Il envisage la pratique de l’instrument millénaire qu’est le violon dans la continuité et la diversité de son histoire : l’improvisation, la musique populaire, ou les musiques tziganes font autant partie de son univers et de sa vie de musicien que la tradition occidentale et, en particulier, le violon baroque, dont il est spécialiste. Cet itinéraire le conduit à interpréter autrement les répertoires classiques, romantique et contemporain. Professeur de violon baroque au CNSM de Paris de 1993 à 1998, Patrick Bismuth enseigne actuellement cette discipline au CNR de Boulogne-Billancourt.

Il n’hésite pas à enregistrer coup sur coup pour les éditions Stil, en 1990, les Six Sonates pour violon et clavecin avec Marinette EXTERMANN et, en 1991, les Six Sonates et Partitas pour violon seul de J.S. BACH. Il reçoit en 1998 le premier Prix International Antonio Vivaldi, décerné par la Fondation Cini à Venise.
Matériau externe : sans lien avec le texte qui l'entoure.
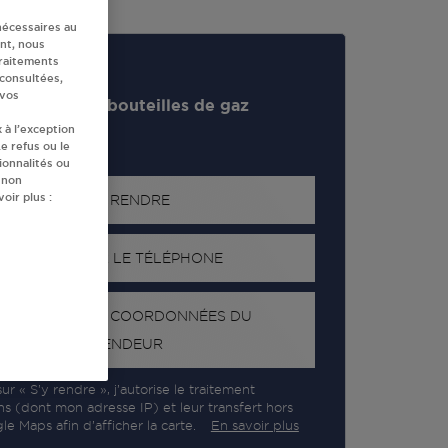
nécessaires au
nt, nous
traitements
 consultées,
 vos
evendeur de bouteilles de gaz
 à l’exception
e refus ou le
ionnalités ou
 non
oir plus :
S'Y RENDRE
AFFICHER LE TÉLÉPHONE
RECEVOIR LES COORDONNÉES DU
REVENDEUR
ur « S’y rendre », j’autorise le traitement
ns (dont mon adresse IP) et leur transfert hors
e Maps afin d’afficher la carte.
En savoir plus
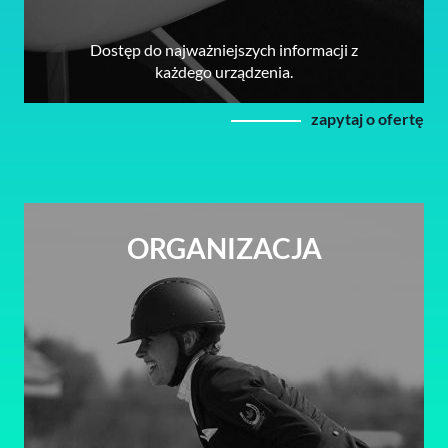
Dostęp do najważniejszych informacji z
każdego urządzenia.
zapytaj o ofertę
ORGANIZACJA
Il vient d’enregistrer un coffret de 2 CD (chez Zig-Zag Territoires) avec Anne GAELS au piano et luthéal : 3ème sonate et Impressions d’enfance d’ENESCO, Tzigane de RAVEL, 9 pièces de KREISLER et Suite sur des airs populaires grecs de Maurice EMMANUEL.

Béatrice MASSIN

Après avoir été interprète dans plusieurs compagnies contemporaines, elle est engagée en 1983 par Ris et Danceries où elle alterne durant dix ans l’interprétation, la recherche sur le répertoire, l’assistanat et la création chorégraphique.

Elle collabore avec de nombreux festivals (Aix-en-Provence) et signe des chorégraphies pour l’Atelier Lyrique de Tourcoing, le Ballet du Rhin, l’Opéra Ballet de Nantes... Béatrice MASSIN fait partager son travail de recherche et de création en assurant un travail de formation sous forme de conférences, démonstrations, stages et ateliers. Elle a le même souci pédagogique et la même exigence, lorsqu’elle s’adresse à un public d’enfants avec les conférences démonstrations conçues pour eux (Opéra Bastille) ou lorsqu’elle s’adresse à des danseurs et des musiciens professionnels.

En 1999, avec sa compagnie Fêtes Galantes, elle conçoit un nouveau programme de reconstitutions et de création, dont la Suite de danse d’Alcina de HAENDEL à la demande de la Cité de la Musique à Paris.

En 1993, grâce à James IVORY elle découvre le monde cinématographique et participe à Jefferson in Paris. En 2000, à la demande de Gérard CORBIAU, elle assure toute la partie chorégraphique de son film Le Roi Danse. Depuis septembre 2001, Fêtes Galantes est en résidence à Cergy-Pontoise. Dans ce cadre, Trio-Tryptique sera la première pièce créée en janvier 2002, suivie à l’automne par Que ma joie demeure sur des musiques de J.S. BACH.